Self-Efficacy (Topic 7.7)
Self-efficacy, your belief that you can succeed at a task, is one of the 'personal factors' in the loop. High self-efficacy leads you to attempt harder things (behavior), which creates new opportunities (environment), which builds even more self-efficacy. It's reciprocal determinism in action.
Locus of Control (Topic 7.7)
Internal and external locus of control are cognitive beliefs about who runs your life, and reciprocal determinism explains why those beliefs matter. Someone with an internal locus acts on their environment more, which changes the feedback they get, which strengthens the belief. The loop again.
Observational Learning (Learning unit)
Bandura's Bobo doll work showed we learn behaviors by watching models, no direct reinforcement required. That research is why he rejected one-way environmental determinism. Observational learning is the learning-unit version of Bandura; reciprocal determinism is his personality-unit version.
This term shows up almost entirely as scenario-based multiple choice. A stem describes a person whose traits, actions, and surroundings keep influencing each other (an anxious kid avoids parties, gets fewer invites, grows more anxious), and you pick reciprocal determinism or identify which component is which. The classic trap answers are strict behaviorism (environment-only) and trait theory (traits-only). For the AAQ and EBQ free-response formats, reciprocal determinism is useful as an explanatory framework when a study involves person-environment interaction. No released FRQ has required the term verbatim, but being able to label all three components of a scenario is the skill being tested. If you can draw the triangle with arrows going both directions on every side, you've got it.
Skinner's behaviorism says the environment determines behavior in one direction, like a one-way street. Reciprocal determinism makes it a roundabout. The environment shapes you, but your traits and choices also shape which environments you enter and how those environments treat you. If a question describes influence flowing in only one direction, that's behaviorism. If the influence loops back, that's Bandura.
Reciprocal determinism is Bandura's model where personal factors, behavior, and environment all influence each other in a continuous loop.
It belongs to social cognitive theory in Topic 7.7 and is Bandura's direct response to strict behaviorism, which only let the environment do the shaping.
The word 'reciprocal' is the key. People aren't passive products of their environment; they also select and change their environments through their behavior.
Self-efficacy and locus of control are the cognitive 'personal factors' that plug into the loop, so these three terms travel together on the exam.
On multiple choice, look for a scenario where influence flows in both directions, then label which detail is the trait, which is the behavior, and which is the environment.
It's Albert Bandura's theory that personality results from the ongoing two-way interaction among three factors. Personal traits and beliefs, behavior, and environment each influence the other two in a continuous cycle.

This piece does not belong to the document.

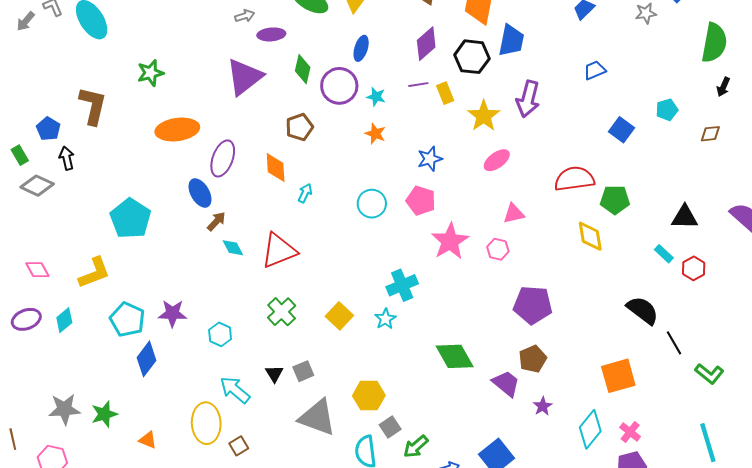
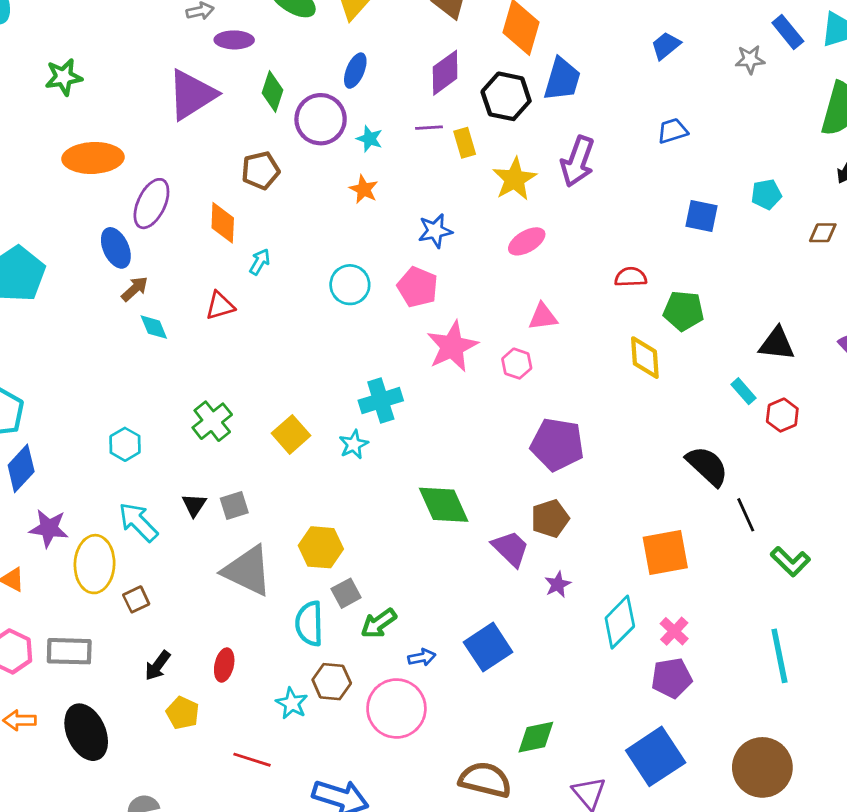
blue square: (621, 130) -> (701, 216), turned -30
red semicircle: (574, 179) -> (631, 277), size x0.6
red triangle: (279, 251) -> (220, 306), moved, size x0.6
purple star: (172, 313) -> (49, 528), moved

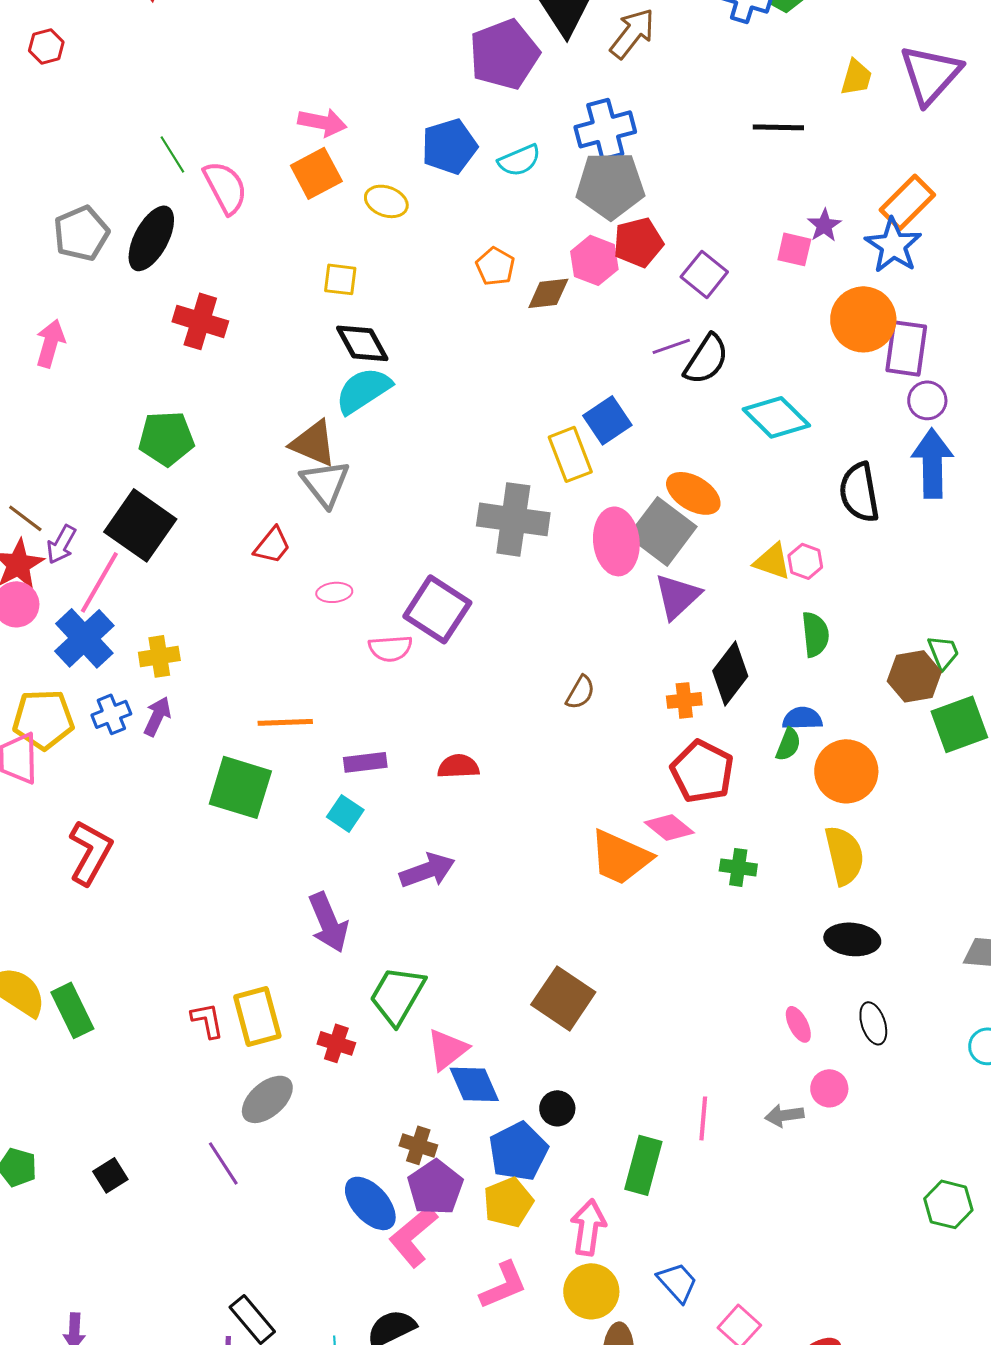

No. Behaviorism (Skinner) says the environment determines behavior in one direction only. Bandura's reciprocal determinism keeps the environment but adds that your thoughts and behaviors also act back on the environment, making it a loop instead of a one-way street.
Personal factors (traits, beliefs, expectations like self-efficacy), behavior (your actual actions), and environment (situations, people, and consequences around you). On the exam, you're often asked to match scenario details to these three components.
Self-efficacy is one specific belief, your confidence that you can succeed at a task. Reciprocal determinism is the bigger model that explains how beliefs like self-efficacy interact with behavior and environment. Self-efficacy is a piece inside the loop, not the loop itself.
Albert Bandura, the same psychologist behind the Bobo doll experiments and observational learning. He proposed it as part of his social cognitive theory of personality, which is tested in Topic 7.7.